Ökumene lässt sich prioritär als Handeln, als Sache der Praxis, begreifen. Entsprechend ist auch die Einschätzung Hans Küngs gegenüber dem Ökumene-Schema im Jahr 1964 ausgesprochen positiv. Besonders beim Ökumene-Thema ist Hans Küng schon früh zum Übersetzer von Konzilsanliegen gegenüber der Kirchenbasis geworden. Seine Zusammenfassungen der Konzilstexte wollen nicht nur berichten, sie drängen auch zur Tat, zur «Umsetzung» des Konzils:
«Das Schema selbst will keine umfassende und erschöpfende Abhandlung bieten über das, was über die Vorbereitung der Wiedervereinigung der getrennten Christen gesagt werden kann. Es will vielmehr einige pastorale Prinzipien und Weisungen zusammenfassen, die in der gegenwärtigen Stunde erfordert sind, um eine ernste Vorbereitung der Wiedervereinigung von seiten der katholischen Kirche her in den verschiedenen Sektoren wirksam in die Wege zu leiten. Es ist also in erster Linie für die Katholiken selbst bestimmt und entspricht so dem richtigen ökumenischen Grundsatz, dass jede Kirche zuerst einmal bei sich selbst anfangen soll, und vor allem einmal ernsthaft und auf der ganzen Linie anfangen soll. Nach einigen Jahren wird man weitere theologische und praktische Erfahrungen gesammelt haben und mehr sagen können.

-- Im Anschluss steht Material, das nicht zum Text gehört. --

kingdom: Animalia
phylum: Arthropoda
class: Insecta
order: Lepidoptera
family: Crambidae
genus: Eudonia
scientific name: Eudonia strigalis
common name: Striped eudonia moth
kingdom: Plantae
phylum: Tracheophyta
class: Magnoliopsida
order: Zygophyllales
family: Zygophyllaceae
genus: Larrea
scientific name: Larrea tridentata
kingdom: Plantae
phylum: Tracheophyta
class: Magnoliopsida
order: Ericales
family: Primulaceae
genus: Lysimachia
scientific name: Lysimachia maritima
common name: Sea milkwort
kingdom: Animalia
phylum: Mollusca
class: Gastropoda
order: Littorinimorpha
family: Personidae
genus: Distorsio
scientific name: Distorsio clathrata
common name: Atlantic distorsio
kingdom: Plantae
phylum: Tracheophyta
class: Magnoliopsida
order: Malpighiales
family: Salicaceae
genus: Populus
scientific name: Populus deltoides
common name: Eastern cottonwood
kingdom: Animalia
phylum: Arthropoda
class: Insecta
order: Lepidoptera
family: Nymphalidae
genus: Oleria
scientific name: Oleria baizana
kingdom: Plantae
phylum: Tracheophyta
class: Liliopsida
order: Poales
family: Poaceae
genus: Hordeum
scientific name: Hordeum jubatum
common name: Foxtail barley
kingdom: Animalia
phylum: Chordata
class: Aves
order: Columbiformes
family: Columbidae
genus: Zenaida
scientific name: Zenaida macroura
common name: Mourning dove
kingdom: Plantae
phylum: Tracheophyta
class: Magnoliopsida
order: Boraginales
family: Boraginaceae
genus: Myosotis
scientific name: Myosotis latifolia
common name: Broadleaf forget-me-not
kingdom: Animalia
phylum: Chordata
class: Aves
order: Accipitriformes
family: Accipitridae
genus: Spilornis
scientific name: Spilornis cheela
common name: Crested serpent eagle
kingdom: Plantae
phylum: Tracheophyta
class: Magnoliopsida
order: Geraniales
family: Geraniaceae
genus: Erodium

Jedenfalls wird auch im vorliegenden Schema den anderen kirchlichen Gemeinschaften eine Rolle im göttlichen Heilsplan zugestanden, das Gemeinsame zwischen der katholischen Kirche und den anderen christlichen Kirchen wird stark hervorgehoben und als Basis angenommen für eine weitere Annäherung und grössere Gemeinschaft. Es ergeht die Aufforderung, alles zu unterlassen, was der Wiedervereinigung schaden kann, und alles zu tun, was ihr helfen wird. Die Reform der katholischen Kirche – die liturgische, biblische, pastorale Erneuerung – wird als Voraussetzung der Wiedervereinigung stark betont, ebenso die Notwendigkeit der inneren Umkehr und des echt evangelischen Lebens der einzelnen Katholiken.»